January 1, 1970 (Vol. , No. )
John Sterling Editor in Chief Genetic Engineering & Biotechnology News
The U.S. National Science Advisory Board for Biosecurity (NSABB) yesterday tried to put a lid on a huge scientific controversy by asking both Science and Nature to publish only abbreviated versions of new research on the H5N1 avian flu virus. As I am sure many of you are already well aware, Ron Fouchier, Ph.D., from the Rotterdam-based Erasmus Medical Center, has genetically engineered H5N1 so that it is transmissible by air among ferrets. It so happens that the ferrets’ immune response to the flu is very similar to that of humans.
The NSABB cannot require the two journals to censor the research papers, but Bruce Alberts, Ph.D., Science’s editor in chief, noted that he will seriously consider the board’s request. In a statement released yesterday by Science before the panel’s formal request, Dr. Alberts said that “the NSABB on November 30 verbally asked Science to delete details regarding both scientific methodology and specific viral mutations before publishing” Dr. Fouchier’s research article.
What had caused a good deal of ruckus is that a number of scientists believe that this mutated strain of H5N1 could be so deadly that if it somehow escaped from the lab or fell into the hands of bioterrorists, millions of people could die in the ensuing influenza pandemic. A debate had been going on as to whether only part of Dr. Fouchier’s research should be written up in a scientific journal or if all the details about how he created the new flu strain should be made public.
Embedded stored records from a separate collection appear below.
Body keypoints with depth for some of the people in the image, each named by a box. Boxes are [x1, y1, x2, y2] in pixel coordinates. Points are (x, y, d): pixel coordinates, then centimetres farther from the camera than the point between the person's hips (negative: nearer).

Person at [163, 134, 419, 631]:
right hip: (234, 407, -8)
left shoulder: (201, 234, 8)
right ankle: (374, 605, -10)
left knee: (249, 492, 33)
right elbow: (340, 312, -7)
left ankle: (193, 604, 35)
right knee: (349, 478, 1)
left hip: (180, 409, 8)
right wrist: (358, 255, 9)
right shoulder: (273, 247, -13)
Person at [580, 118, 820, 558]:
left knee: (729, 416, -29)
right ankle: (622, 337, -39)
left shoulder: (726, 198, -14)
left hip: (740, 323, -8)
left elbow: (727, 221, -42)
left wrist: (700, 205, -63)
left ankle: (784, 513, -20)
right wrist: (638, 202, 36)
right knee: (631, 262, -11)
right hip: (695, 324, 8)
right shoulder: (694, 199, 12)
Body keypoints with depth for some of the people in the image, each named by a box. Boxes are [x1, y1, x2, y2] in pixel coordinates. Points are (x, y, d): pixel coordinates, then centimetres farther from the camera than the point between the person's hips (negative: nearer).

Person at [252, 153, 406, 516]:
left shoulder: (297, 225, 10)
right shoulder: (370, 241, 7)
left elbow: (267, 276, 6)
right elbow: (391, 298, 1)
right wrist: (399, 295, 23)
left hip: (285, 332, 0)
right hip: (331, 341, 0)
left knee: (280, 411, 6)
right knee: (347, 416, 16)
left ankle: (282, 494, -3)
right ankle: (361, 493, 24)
Some scientists argued that a super potent and deadly form of H5N1 might already be brewing out there in nature right now. They said Dr. Fouchier’s full research results should be published so that virologists can get a head start on studying the genetically engineered microorganism and begin to develop therapeutics and vaccines against any new and deadly H5N1 viruses that nature could already be cooking up. Other researchers countered that such a move could lead to a global catastrophe if the instructions for creating such a potentially deadly virus were obtained by bioterrorists by reading the full article in a scientific journal.
Scientific opinions have ranged from “This work should never have been done,” according to Richard Ebright, from Rutgers University, who was quoted in ScienceInsider, to “They should definitely publish…We should forget about bioterrorism and concentrate on Mother Nature,” said professor John Oxford from Barts and the London School of Medicine, during an interview with BBC News Health.
While I appreciate both sides of the debate, Prof. Oxford’s comment that “we should forget about bioterrorism” strikes me as naïve and ill informed, to say the least. Isn’t he the slightest bit concerned that around the globe there may be dozens and dozens of evildoers, a number of whom probably possess varying degrees of scientific expertise, who would not think twice about developing a Satan Bug and turning it loose upon the world?
So far, H5N1 primarily strikes avian species. But the World Health Organization reports that half of the 573 people who developed the disease after coming into contact with infected birds have died. A mortality rate of over 50% cannot be ignored.
I congratulate the NSABB on its request that only an abbreviated version of the paper should be published. I also concur with the sentiment that more of the specific details of Dr. Fouchier’s research be made available to reputable scientists so that they can study the mutated virus in depth. Such a decision would ensure that vital scientific research can continue while maximizing efforts to maintain the public’s safety.